Data domain profile operations

These commands operate on Endeca data domain profiles.

A data domain profile is a named template that provides configuration settings to be used for the creation of Endeca data domains. The configuration settings for new data domains include:
  • The number of follower nodes required.
  • Whether the leader is dedicated to updating requests or is sharing a regular query load.
  • Whether the Endeca Server can oversubscribe its nodes while sharing them with other data domains.
  • Whether the Dgraph processes should be read-only.
  • Session affinity configuration.
  • The hardware characteristics of Dgraph processes (the number of threads and the cache size).
  • A set of Dgraph flags to use to start up the Dgraph processes. These flags help fine-tune performance of search and other computations.
  • Additional, low-level Dgraph flags.

The commands described in this topic create and delete data domain profiles, as well as return information about them.

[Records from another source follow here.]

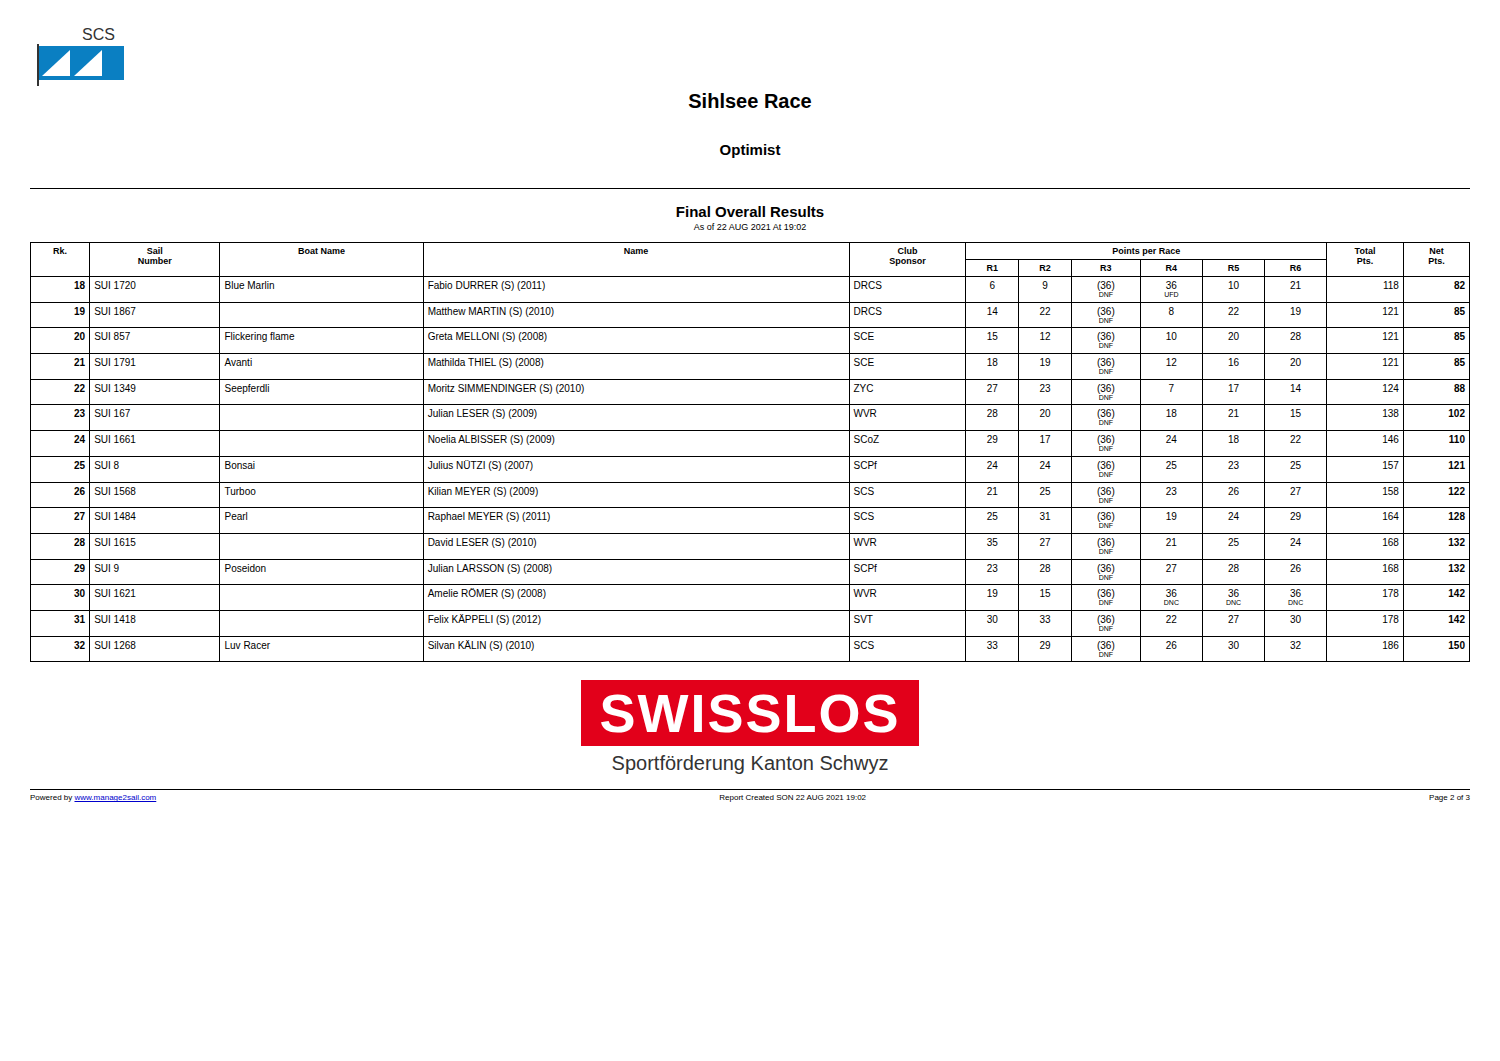SCS
Sihlsee Race
Optimist
Final Overall Results
As of 22 AUG 2021 At 19:02
| Rk. | Sail Number | Boat Name | Name | Club Sponsor | Points per Race | Total Pts. | Net Pts. |
| --- | --- | --- | --- | --- | --- | --- | --- |
| R1 | R2 | R3 | R4 | R5 | R6 |
| 18 | SUI 1720 | Blue Marlin | Fabio DURRER (S) (2011) | DRCS | 6 | 9 | (36) DNF | 36 UFD | 10 | 21 | 118 | 82 |
| 19 | SUI 1867 | | Matthew MARTIN (S) (2010) | DRCS | 14 | 22 | (36) DNF | 8 | 22 | 19 | 121 | 85 |
| 20 | SUI 857 | Flickering flame | Greta MELLONI (S) (2008) | SCE | 15 | 12 | (36) DNF | 10 | 20 | 28 | 121 | 85 |
| 21 | SUI 1791 | Avanti | Mathilda THIEL (S) (2008) | SCE | 18 | 19 | (36) DNF | 12 | 16 | 20 | 121 | 85 |
| 22 | SUI 1349 | Seepferdli | Moritz SIMMENDINGER (S) (2010) | ZYC | 27 | 23 | (36) DNF | 7 | 17 | 14 | 124 | 88 |
| 23 | SUI 167 | | Julian LESER (S) (2009) | WVR | 28 | 20 | (36) DNF | 18 | 21 | 15 | 138 | 102 |
| 24 | SUI 1661 | | Noelia ALBISSER (S) (2009) | SCoZ | 29 | 17 | (36) DNF | 24 | 18 | 22 | 146 | 110 |
| 25 | SUI 8 | Bonsai | Julius NÜTZI (S) (2007) | SCPf | 24 | 24 | (36) DNF | 25 | 23 | 25 | 157 | 121 |
| 26 | SUI 1568 | Turboo | Kilian MEYER (S) (2009) | SCS | 21 | 25 | (36) DNF | 23 | 26 | 27 | 158 | 122 |
| 27 | SUI 1484 | Pearl | Raphael MEYER (S) (2011) | SCS | 25 | 31 | (36) DNF | 19 | 24 | 29 | 164 | 128 |
| 28 | SUI 1615 | | David LESER (S) (2010) | WVR | 35 | 27 | (36) DNF | 21 | 25 | 24 | 168 | 132 |
| 29 | SUI 9 | Poseidon | Julian LARSSON (S) (2008) | SCPf | 23 | 28 | (36) DNF | 27 | 28 | 26 | 168 | 132 |
| 30 | SUI 1621 | | Amelie RÖMER (S) (2008) | WVR | 19 | 15 | (36) DNF | 36 DNC | 36 DNC | 36 DNC | 178 | 142 |
| 31 | SUI 1418 | | Felix KÄPPELI (S) (2012) | SVT | 30 | 33 | (36) DNF | 22 | 27 | 30 | 178 | 142 |
| 32 | SUI 1268 | Luv Racer | Silvan KÄLIN (S) (2010) | SCS | 33 | 29 | (36) DNF | 26 | 30 | 32 | 186 | 150 |
SWISSLOS
Sportförderung Kanton Schwyz
Powered by www.manage2sail.com
Report Created SON 22 AUG 2021 19:02
Page 2 of 3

Important: Once you create a data domain profile, you cannot change its configuration. However, you can create a different data domain profile, and use endeca-cmd update-dd command to update the existing data domain with this profile.
The commands for managing data domain profiles are:

put-dd-profile

The put-dd-profile command creates a new data domain profile with the specified name. Note that a default data domain profile (named default) always exists in the Endeca Server and does not need to be created with this command.

The syntax for this command is:
endeca-cmd put-dd-profile <new-profile-name> [global-options] [create-options]
where new-profile-name is the name of the new data domain.
The following additional command options can be used to change the created data domain profile's configuration (defaults are used otherwise):
Create Option Description
--description <text> A full description of the data domain profile. If the description contains spaces, it must be enclosed within double quotes. If this option is not specified, the description defaults to an empty string.
--query-leader <bool> Whether the leader node can accept read-only queries. If not specified, defaults to true.
--num-followers <int> How many follower nodes (Dgraph processes) should be configured in the data domain. If not specified, defaults to 0.
--read-only <bool> Whether a data domain should be created as read-only and not accept updating requests, including data loading requests. If not specified, defaults to false.
--oversubscribe <bool> Whether a data domain (or any of its nodes) can be placed on an oversubscribed Endeca Server instance. If not specified, defaults to true.
--num-compute-threads <int> Specifies the number of computational threads in the Dgraph node's threading pool. The value must be a positive integer that is equal or greater than 4. The recommended number of computational threads for the Dgraph process is typically equal to the number of CPU cores on the host Endeca Server node. If no value is specified or 0 is specified, this defaults to the larger of 4 or the number of available processors.
--compute-cache-size <int> Specifies an absolute value in MB for the Dgraph process cache, for each Dgraph node in the data domain.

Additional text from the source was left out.